Benedict breaks silence to defend abuse record
VATICAN CITY, Italy (AP) — Seven months after leaving the papacy, Pope Emeritus Benedict XVI broke his self-imposed silence yesterday by releasing a letter to one of Italy’s best-known atheists in which he denied covering up for sexually abusive priests and defended Christianity to non-believers.
It was the first work published by Benedict since he retired, and his first-ever denial of personal responsibility for the sex scandal. But what made the letter published in La Repubblica more remarkable was that it appeared just two weeks after Pope Francis penned a similar letter to the newspaper’s atheist editor.
Vatican spokesman, Rev Federico Lombardi, said the appearance of the letters was pure coincidence.

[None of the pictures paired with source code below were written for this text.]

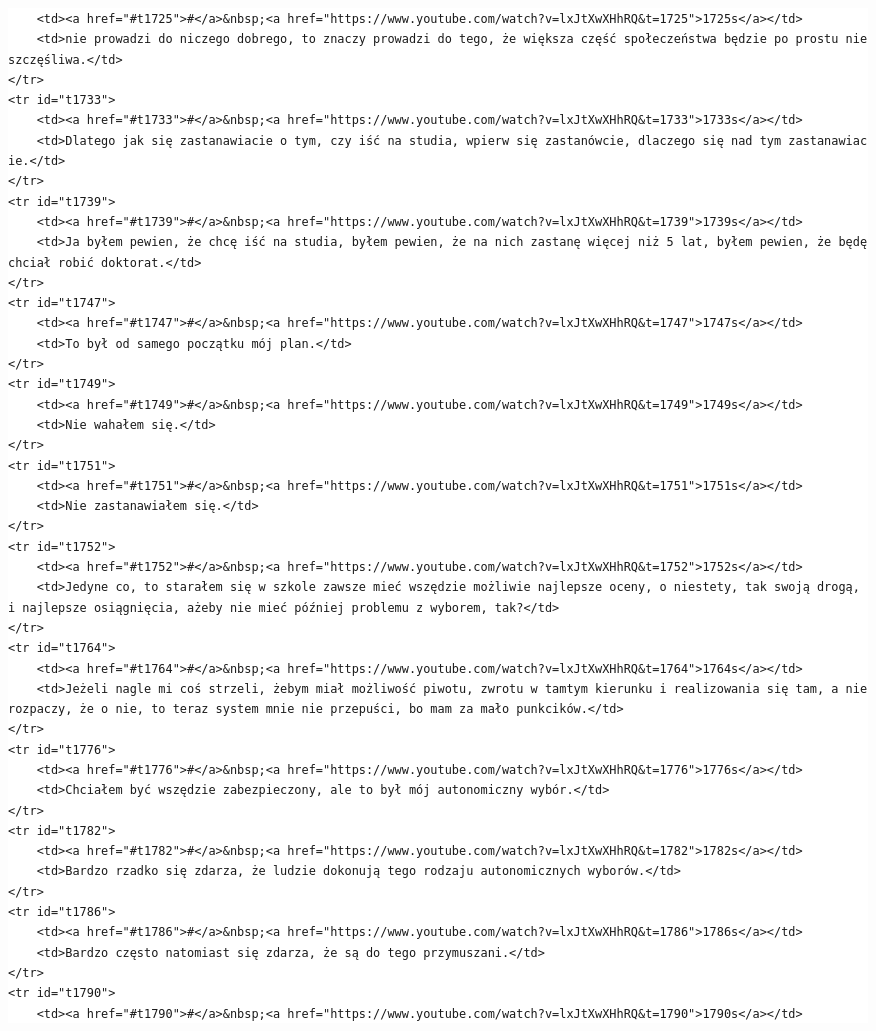         <td><a href="#t1725">#</a>&nbsp;<a href="https://www.youtube.com/watch?v=lxJtXwXHhRQ&t=1725">1725s</a></td>
        <td>nie prowadzi do niczego dobrego, to znaczy prowadzi do tego, że większa część społeczeństwa będzie po prostu nieszczęśliwa.</td>
    </tr>
    <tr id="t1733">
        <td><a href="#t1733">#</a>&nbsp;<a href="https://www.youtube.com/watch?v=lxJtXwXHhRQ&t=1733">1733s</a></td>
        <td>Dlatego jak się zastanawiacie o tym, czy iść na studia, wpierw się zastanówcie, dlaczego się nad tym zastanawiacie.</td>
    </tr>
    <tr id="t1739">
        <td><a href="#t1739">#</a>&nbsp;<a href="https://www.youtube.com/watch?v=lxJtXwXHhRQ&t=1739">1739s</a></td>
        <td>Ja byłem pewien, że chcę iść na studia, byłem pewien, że na nich zastanę więcej niż 5 lat, byłem pewien, że będę chciał robić doktorat.</td>
    </tr>
    <tr id="t1747">
        <td><a href="#t1747">#</a>&nbsp;<a href="https://www.youtube.com/watch?v=lxJtXwXHhRQ&t=1747">1747s</a></td>
        <td>To był od samego początku mój plan.</td>
    </tr>
    <tr id="t1749">
        <td><a href="#t1749">#</a>&nbsp;<a href="https://www.youtube.com/watch?v=lxJtXwXHhRQ&t=1749">1749s</a></td>
        <td>Nie wahałem się.</td>
    </tr>
    <tr id="t1751">
        <td><a href="#t1751">#</a>&nbsp;<a href="https://www.youtube.com/watch?v=lxJtXwXHhRQ&t=1751">1751s</a></td>
        <td>Nie zastanawiałem się.</td>
    </tr>
    <tr id="t1752">
        <td><a href="#t1752">#</a>&nbsp;<a href="https://www.youtube.com/watch?v=lxJtXwXHhRQ&t=1752">1752s</a></td>
        <td>Jedyne co, to starałem się w szkole zawsze mieć wszędzie możliwie najlepsze oceny, o niestety, tak swoją drogą, i najlepsze osiągnięcia, ażeby nie mieć później problemu z wyborem, tak?</td>
    </tr>
    <tr id="t1764">
        <td><a href="#t1764">#</a>&nbsp;<a href="https://www.youtube.com/watch?v=lxJtXwXHhRQ&t=1764">1764s</a></td>
        <td>Jeżeli nagle mi coś strzeli, żebym miał możliwość piwotu, zwrotu w tamtym kierunku i realizowania się tam, a nie rozpaczy, że o nie, to teraz system mnie nie przepuści, bo mam za mało punkcików.</td>
    </tr>
    <tr id="t1776">
        <td><a href="#t1776">#</a>&nbsp;<a href="https://www.youtube.com/watch?v=lxJtXwXHhRQ&t=1776">1776s</a></td>
        <td>Chciałem być wszędzie zabezpieczony, ale to był mój autonomiczny wybór.</td>
    </tr>
    <tr id="t1782">
        <td><a href="#t1782">#</a>&nbsp;<a href="https://www.youtube.com/watch?v=lxJtXwXHhRQ&t=1782">1782s</a></td>
        <td>Bardzo rzadko się zdarza, że ludzie dokonują tego rodzaju autonomicznych wyborów.</td>
    </tr>
    <tr id="t1786">
        <td><a href="#t1786">#</a>&nbsp;<a href="https://www.youtube.com/watch?v=lxJtXwXHhRQ&t=1786">1786s</a></td>
        <td>Bardzo często natomiast się zdarza, że są do tego przymuszani.</td>
    </tr>
    <tr id="t1790">
        <td><a href="#t1790">#</a>&nbsp;<a href="https://www.youtube.com/watch?v=lxJtXwXHhRQ&t=1790">1790s</a></td>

But they provide evidence that the two men in white, who live across the Vatican gardens from one another, are of the same mind about the need for such dialogue and may even be collaborating on it.
Benedict wrote his letter to Piergiorgio Odifreddi, an Italian atheist and mathematician who in 2011 wrote a book titled Dear Pope, I’m Writing to You. The book was Odifreddi’s reaction to Benedict’s classic Introduction to Christianity, perhaps his best- known work.

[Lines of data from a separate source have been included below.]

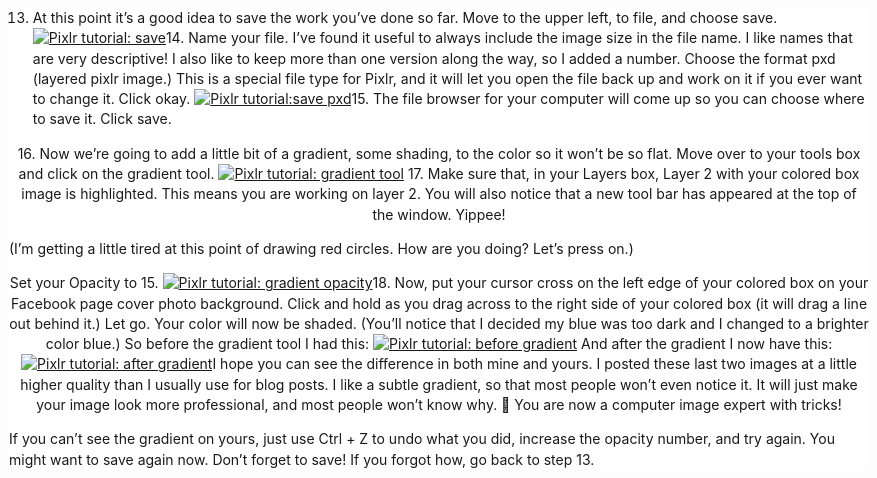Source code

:   13. At this point it&#8217;s a good idea to save the work you&#8217;ve done so far. Move to the upper left, to file, and choose save. <a href="http://esivy.com/wordpress/wp-content/uploads/2014/01/save.jpg"><img class="aligncenter size-medium wp-image-1444" title="Pixlr tutorial: " alt="Pixlr tutorial: save" src="http://esivy.com/wordpress/wp-content/uploads/2014/01/save-289x300.jpg" width="289" height="300" srcset="https://esivy.com/wordpress/wp-content/uploads/2014/01/save-289x300.jpg 289w, https://esivy.com/wordpress/wp-content/uploads/2014/01/save.jpg 305w" sizes="(max-width: 289px) 100vw, 289px" /></a>14. Name your file. I&#8217;ve found it useful to always include the image size in the file name. I like names that are very descriptive! I also like to keep more than one version along the way, so I added a number. Choose the format pxd (layered pixlr image.) This is a special file type for Pixlr, and it will let you open the file back up and work on it if you ever want to change it. Click okay. <a href="http://esivy.com/wordpress/wp-content/uploads/2014/01/save-pxd.jpg"><img class="aligncenter size-medium wp-image-1445" title="Pixlr tutorial:" alt="Pixlr tutorial:save pxd" src="http://esivy.com/wordpress/wp-content/uploads/2014/01/save-pxd-300x165.jpg" width="300" height="165" srcset="https://esivy.com/wordpress/wp-content/uploads/2014/01/save-pxd-300x165.jpg 300w, https://esivy.com/wordpress/wp-content/uploads/2014/01/save-pxd-624x345.jpg 624w, https://esivy.com/wordpress/wp-content/uploads/2014/01/save-pxd.jpg 651w" sizes="(max-width: 300px) 100vw, 300px" /></a>15. The file browser for your computer will come up so you can choose where to save it. Click save.
</p>

<p style="text-align: center;">
  16. Now we&#8217;re going to add a little bit of a gradient, some shading, to the color so it won&#8217;t be so flat. Move over to your tools box and click on the gradient tool. <a href="http://esivy.com/wordpress/wp-content/uploads/2014/01/gradient-tool.jpg"><img class="aligncenter size-full wp-image-1449" title="Pixlr tutorial:" alt="Pixlr tutorial: gradient tool" src="http://esivy.com/wordpress/wp-content/uploads/2014/01/gradient-tool.jpg" width="251" height="296" /></a> 17. Make sure that, in your Layers box, Layer 2 with your colored box image is highlighted. This means you are working on layer 2. You will also notice that a new tool bar has appeared at the top of the window. Yippee!
</p>

(I&#8217;m getting a little tired at this point of drawing red circles. How are you doing? Let&#8217;s press on.)

<p style="text-align: center;">
  Set your Opacity to 15. <a href="http://esivy.com/wordpress/wp-content/uploads/2014/01/gradient-opacity.jpg"><img class="aligncenter size-medium wp-image-1451" title="Pixlr tutorial: " alt="Pixlr tutorial: gradient opacity" src="http://esivy.com/wordpress/wp-content/uploads/2014/01/gradient-opacity-300x63.jpg" width="300" height="63" srcset="https://esivy.com/wordpress/wp-content/uploads/2014/01/gradient-opacity-300x63.jpg 300w, https://esivy.com/wordpress/wp-content/uploads/2014/01/gradient-opacity.jpg 502w" sizes="(max-width: 300px) 100vw, 300px" /></a>18. Now, put your cursor cross on the left edge of your colored box on your Facebook page cover photo background. Click and hold as you drag across to the right side of your colored box (it will drag a line out behind it.) Let go. Your color will now be shaded. (You&#8217;ll notice that I decided my blue was too dark and I changed to a brighter color blue.) So before the gradient tool I had this: <a href="http://esivy.com/wordpress/wp-content/uploads/2014/01/before-gradient.jpg"><img class="aligncenter size-full wp-image-1452" title="Pixlr tutorial: " alt="Pixlr tutorial: before gradient" src="http://esivy.com/wordpress/wp-content/uploads/2014/01/before-gradient.jpg" width="316" height="446" srcset="https://esivy.com/wordpress/wp-content/uploads/2014/01/before-gradient.jpg 316w, https://esivy.com/wordpress/wp-content/uploads/2014/01/before-gradient-212x300.jpg 212w" sizes="(max-width: 316px) 100vw, 316px" /></a> And after the gradient I now have this: <a href="http://esivy.com/wordpress/wp-content/uploads/2014/01/after-gradient.jpg"><img class="aligncenter size-full wp-image-1454" title="Pixlr tutorial: " alt="Pixlr tutorial: after gradient" src="http://esivy.com/wordpress/wp-content/uploads/2014/01/after-gradient.jpg" width="296" height="421" srcset="https://esivy.com/wordpress/wp-content/uploads/2014/01/after-gradient.jpg 296w, https://esivy.com/wordpress/wp-content/uploads/2014/01/after-gradient-210x300.jpg 210w" sizes="(max-width: 296px) 100vw, 296px" /></a>I hope you can see the difference in both mine and yours. I posted these last two images at a little higher quality than I usually use for blog posts. I like a subtle gradient, so that most people won&#8217;t even notice it. It will just make your image look more professional, and most people won&#8217;t know why. 🙂 You are now a computer image expert with tricks!
</p>

If you can&#8217;t see the gradient on yours, just use Ctrl + Z to undo what you did, increase the opacity number, and try again. You might want to save again now. Don&#8217;t forget to save! If you forgot how, go back to step 13.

In his book, Odifreddi posed a series of polemical arguments about the Catholic faith, including the church’s sex abuse scandal.
For nearly a quarter-century, the former Cardinal Joseph Ratzinger headed the Vatican’s Congregation for the Doctrine of the Faith, the Vatican office responsible for handling abuse cases. He was prefect when the scandal first exploded in the US in 2002 and was pope when it erupted on a global scale in 2010 with revelations of thousands of victims in Europe and beyond, of bishops who covered up for peodophile priests and of Vatican officials who turned a blind eye to the crimes and in some cases actively interfered with bishops trying to report peodophiles to police.
In his letter, Benedict denies personal responsibility. “I never tried to cover these things up,” he wrote.
“That the power of evil penetrated so far into the interior world of the faith is a suffering that we must bear, but at the same time, we must do everything to prevent it from repeating,” he wrote, according to La Repubblica.